Directions for this task:
Gather all lines in the entries that include the word "down".

Provided records:
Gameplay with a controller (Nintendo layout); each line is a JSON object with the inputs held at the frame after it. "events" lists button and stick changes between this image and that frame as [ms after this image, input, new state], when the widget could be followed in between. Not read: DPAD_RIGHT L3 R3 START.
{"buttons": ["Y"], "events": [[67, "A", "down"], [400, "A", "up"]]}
* * *
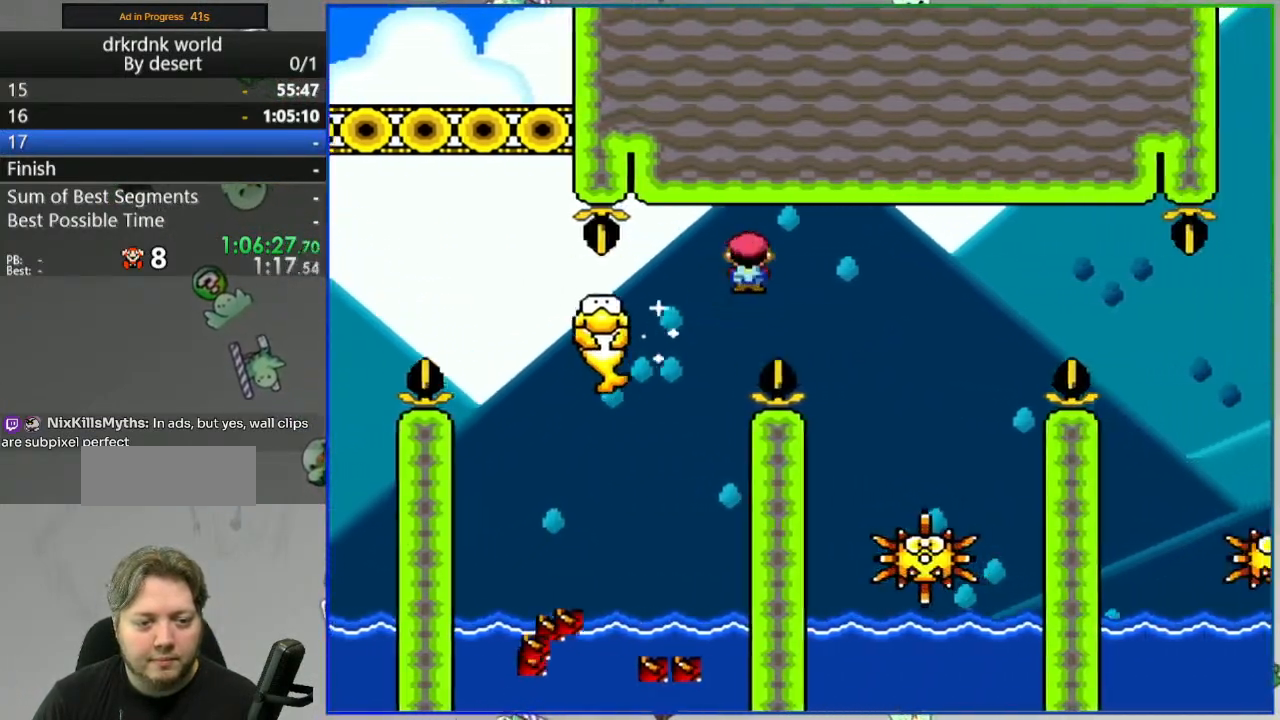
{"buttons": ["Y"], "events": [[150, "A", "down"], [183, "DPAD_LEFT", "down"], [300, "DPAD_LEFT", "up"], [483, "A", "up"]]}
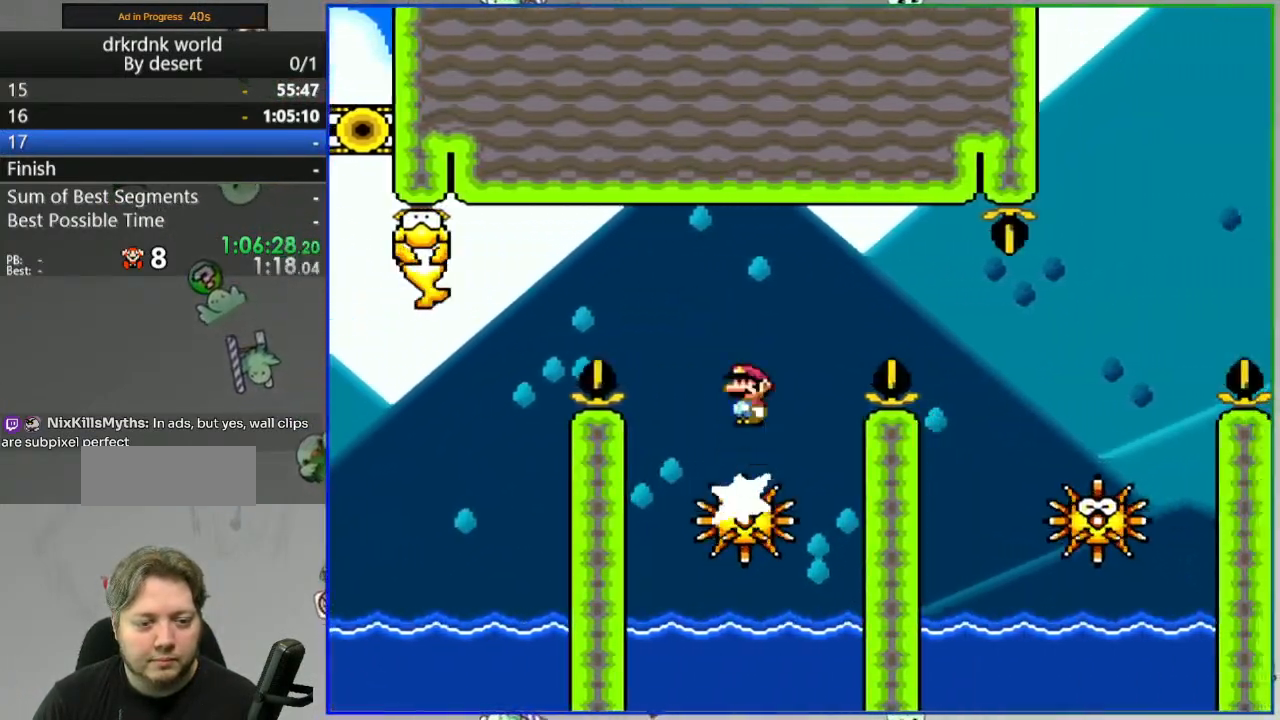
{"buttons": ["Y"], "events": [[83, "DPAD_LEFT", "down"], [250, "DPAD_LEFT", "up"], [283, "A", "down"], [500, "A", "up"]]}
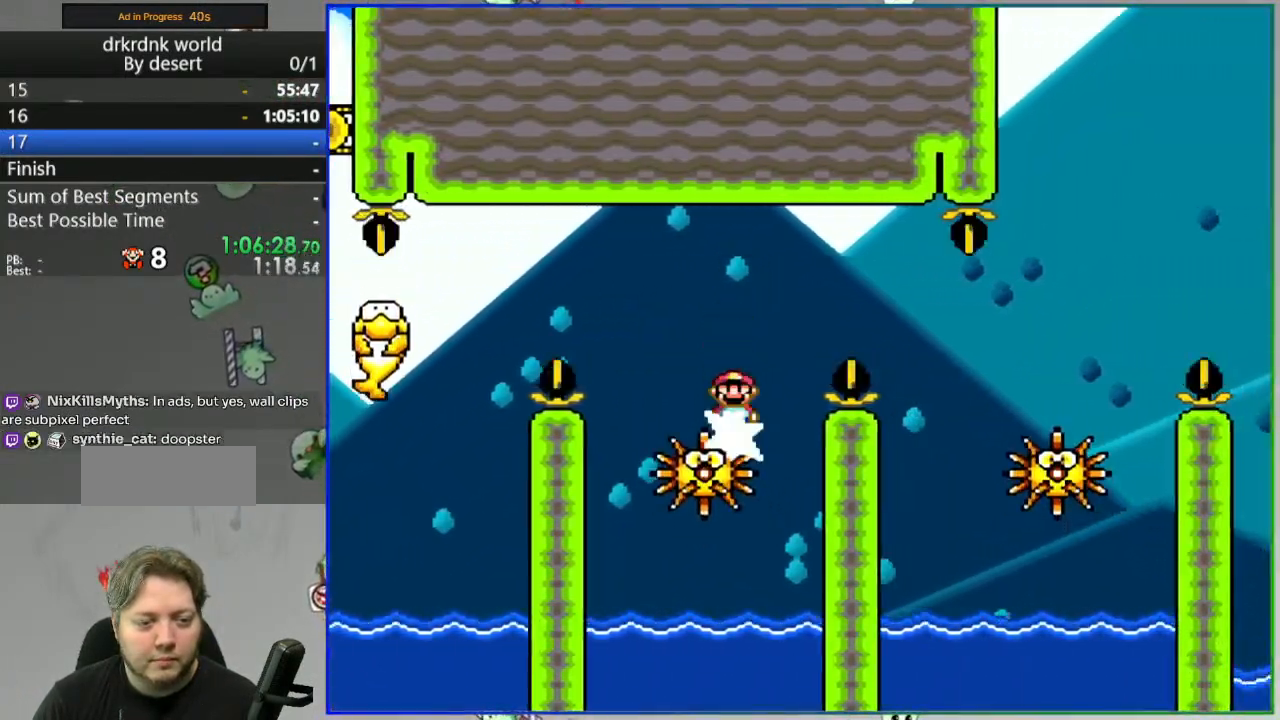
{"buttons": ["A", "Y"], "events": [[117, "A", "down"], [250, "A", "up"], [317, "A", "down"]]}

Answer for this exercise:
{"buttons": ["Y"], "events": [[67, "A", "down"], [400, "A", "up"]]}
{"buttons": ["Y"], "events": [[150, "A", "down"], [183, "DPAD_LEFT", "down"], [300, "DPAD_LEFT", "up"], [483, "A", "up"]]}
{"buttons": ["Y"], "events": [[83, "DPAD_LEFT", "down"], [250, "DPAD_LEFT", "up"], [283, "A", "down"], [500, "A", "up"]]}
{"buttons": ["A", "Y"], "events": [[117, "A", "down"], [250, "A", "up"], [317, "A", "down"]]}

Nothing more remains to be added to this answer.